What's this, "green space inside the city limits?" dept.: There indeed used to be green space in our town. Or, at least, OPEN space. I remember walking from my house up to the grocery store where I worked, and I crossed a big grassy field up near Borah School. We lived in a wooded area, and I would cut across a lot full of trees, and walk down another path to go to school. Mom would send us kids to a small store on 12th and Best (Anyone remember the LONE PINE GROCERY?) and my sister and I would ride our bikes in the Monte Vista subdivision, long before there were any houses on 12th or 13th in the area of McFarland Avenue.

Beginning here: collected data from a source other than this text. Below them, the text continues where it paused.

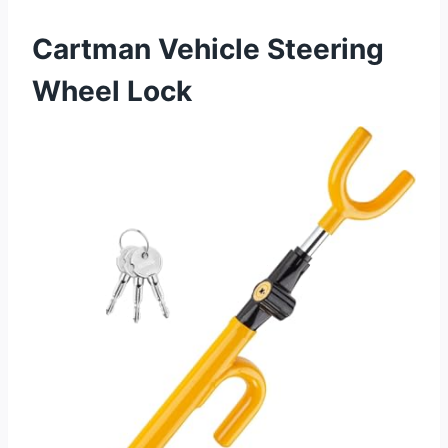
Cartman Vehicle Steering
Wheel Lock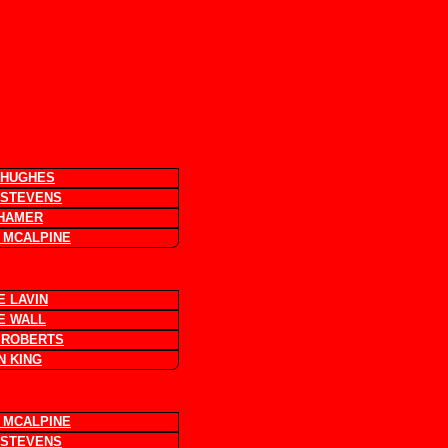
 HUGHES
 STEVENS
 HAMER
 MCALPINE
E LAVIN
E WALL
 ROBERTS
N KING
 MCALPINE
 STEVENS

There were dirt roads at the time (back in the 70s); now when I drive in that area, it always blows my mind to see all those houses there, even though they've been there for 20-odd years. Because I remember that area when there was NOTHING there. Except dirt roads.

This here photo gets a little bit bigger when you click on it. Ah, the wonders of cyberspace...

Anyway, here's a shot of Coeur d'Alene (it's a 'dark' photo, sorry), and if you look in the middle of the picture, or at mid-upper-left, you can see OPEN AREAS inside of our city way back when. I think that big building in the foreground is CDA Homes, the retirement place, but I'm not sure. And at the bottom of the pic you can see Northwest Boulevard, and Canfield Mtn. at upper left, and Best Hill at upper right. The photo was taken somewhere around 1950, give or take a few years. I think that's why City Park means so much to me. A place that's still undeveloped, with plenty o'flat space to cavort in (except during weekends and holidays in the summer, that is).

When post-baby-boomers become grandparents in 30 years dept.: The following little drawing I've included here is meant to represent our gas situation. Right now, we can afford gas to get to where we're going. Of course, we might have to buy less food or other "store brands" rather than "name brands", perhaps. Or, heaven forbid, buy instant coffee instead of that latte', THAT would take some serious adjusting. But anyway, I'm drifting off-topic think gas is high? Well, it IS...but it could be worse, and probably will be. So, this is what YOUR kids are gonna be tellin' THEIR kids...

My parents used to tell me the same thing. Although, when I began driving in 1971, I was paying a cool 27.9 cents a gallon for gas. I could give THE ATTENDANT (that's right, you didn't pump yer own gas back then) a five-dollar bill, fill up the tank and get CHANGE BACK. If I had all of that gas I wasted cruising up and down Sherman during my high school days...I could stockpile it and never have to buy gas again. Or, I could sell YOU some for, say, 50 cents a gallon; you'd save and I'd profit. Oh, wait...there's that nasty thing called "inflation" out there...neverrrrr mind.........

Those of you who stop by here a lot know I'm cutting back on my posts. I think I try to be an out-and-about know-it-all, and I just can't keep up that kind of energy. Maybe no one cares about what I think anyway, regarding topical, well, "topics". I'll still blog probably twice at week for the forseeable future. Unless something really hoses me. Then, the fur will fly, the hammer will fall, and I'll roar out of the blog-gate.


Anonymous Tivish said...

I found an inflation calculator online and entered $0.279 and the year 1971. Here's the calculation result:
What cost $.279 in 1971 would cost $1.33 in 2005.
I leave it to you and others to dissect this info.

8:15 AM  
Blogger little ol' me said...

Hiya, dissection of that info is as follows: WE MUST BE AHEAD OF OUR TIME! Me, I think I could live with $1.33 gas. Well, I guess those fuel executives have balloon payments on their mansions coming due. There must be a lot of pressure to be FILTHY RICH!